• [Exercise goal]:
Turn the listing below into a JSON list of strings, one string per line, skipping any blank lines. Leave the pictures out.

• [Dataset excerpt]:
::::::::::

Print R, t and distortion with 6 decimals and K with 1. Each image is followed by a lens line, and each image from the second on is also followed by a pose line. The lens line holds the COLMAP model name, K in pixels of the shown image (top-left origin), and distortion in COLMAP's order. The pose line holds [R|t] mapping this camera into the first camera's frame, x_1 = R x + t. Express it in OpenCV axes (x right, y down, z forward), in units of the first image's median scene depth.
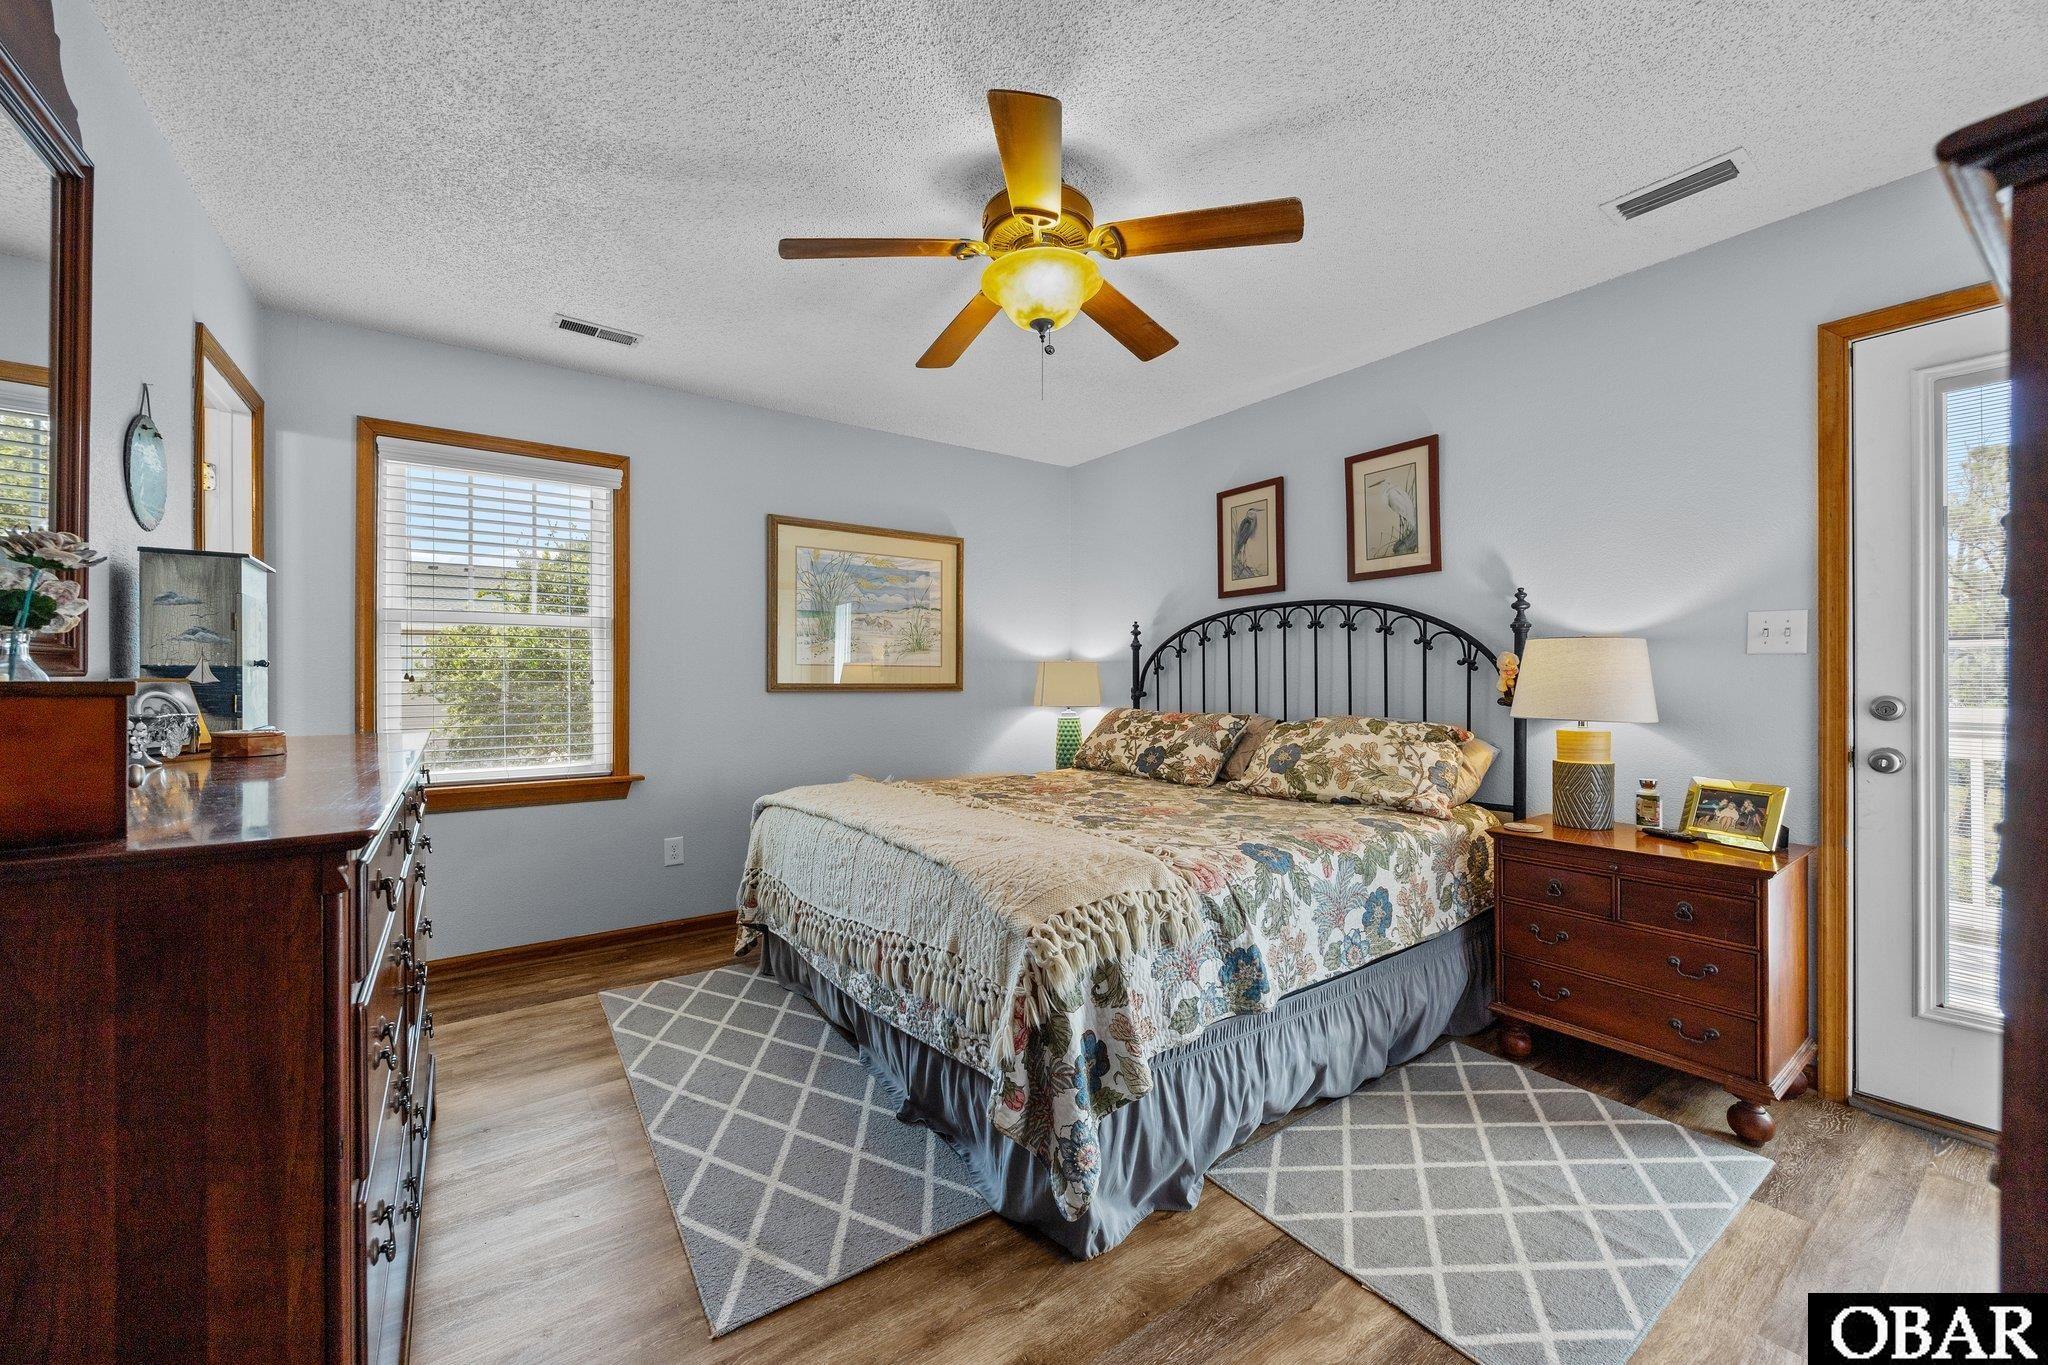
lens RADIAL K [[782.5, 0, 1020.0], [0, 782.5, 680.4], [0, 0, 1]] dist [-0.007654, 0.000028]
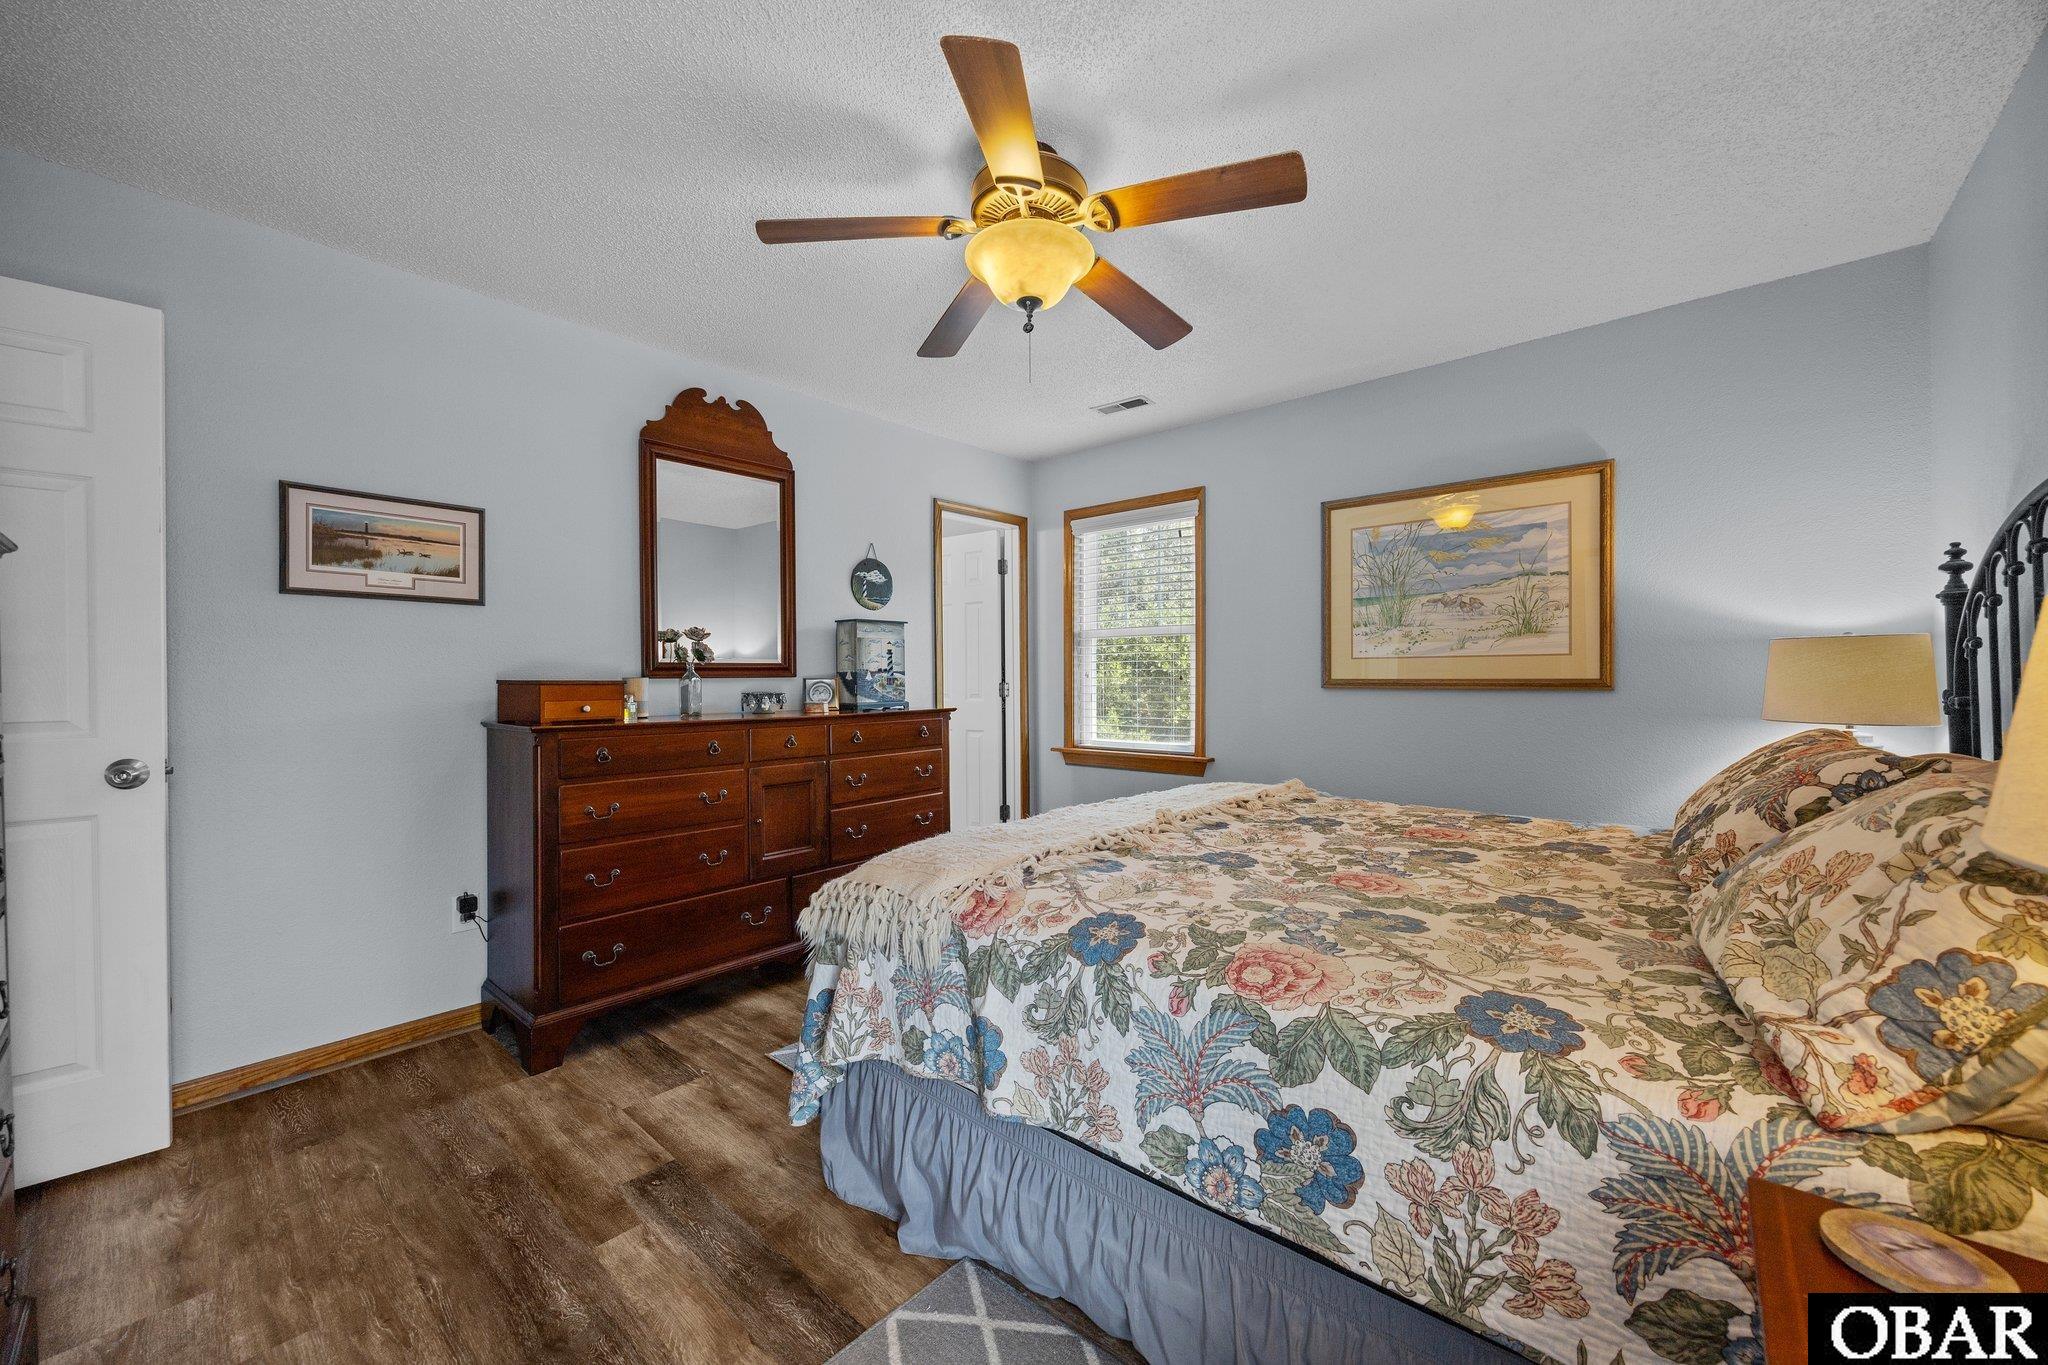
lens RADIAL K [[782.5, 0, 1032.2], [0, 782.5, 679.1], [0, 0, 1]] dist [-0.007654, 0.000028]
pose [[0.234942, 0.001049, -0.972009, 0.589098], [0.005867, 0.999980, 0.002497, -0.000358], [0.971992, -0.006289, 0.234931, 0.478212]]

::::::::::

• [Exercise answer]:
[
  "Print R, t and distortion with 6 decimals and K with 1. Each image is followed by a lens line, and each image from the second on is also followed by a pose line. The lens line holds the COLMAP model name, K in pixels of the shown image (top-left origin), and distortion in COLMAP's order. The pose line holds [R|t] mapping this camera into the first camera's frame, x_1 = R x + t. Express it in OpenCV axes (x right, y down, z forward), in units of the first image's median scene depth.",
  "lens RADIAL K [[782.5, 0, 1020.0], [0, 782.5, 680.4], [0, 0, 1]] dist [-0.007654, 0.000028]",
  "lens RADIAL K [[782.5, 0, 1032.2], [0, 782.5, 679.1], [0, 0, 1]] dist [-0.007654, 0.000028]",
  "pose [[0.234942, 0.001049, -0.972009, 0.589098], [0.005867, 0.999980, 0.002497, -0.000358], [0.971992, -0.006289, 0.234931, 0.478212]]"
]